*WHAT TO DO*
Copy every line in the listing that contains "left".

*SUPPLIED RECORDS*
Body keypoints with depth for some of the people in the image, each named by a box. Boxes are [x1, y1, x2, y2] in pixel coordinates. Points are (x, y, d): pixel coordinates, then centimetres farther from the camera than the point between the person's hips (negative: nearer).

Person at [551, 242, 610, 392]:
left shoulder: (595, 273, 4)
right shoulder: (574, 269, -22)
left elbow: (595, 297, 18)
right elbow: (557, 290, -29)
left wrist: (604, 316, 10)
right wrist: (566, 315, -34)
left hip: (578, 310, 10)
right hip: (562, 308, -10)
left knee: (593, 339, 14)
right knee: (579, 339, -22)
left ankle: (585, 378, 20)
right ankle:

*OUTPUT BELOW*
left shoulder: (595, 273, 4)
left elbow: (595, 297, 18)
left wrist: (604, 316, 10)
left hip: (578, 310, 10)
left knee: (593, 339, 14)
left ankle: (585, 378, 20)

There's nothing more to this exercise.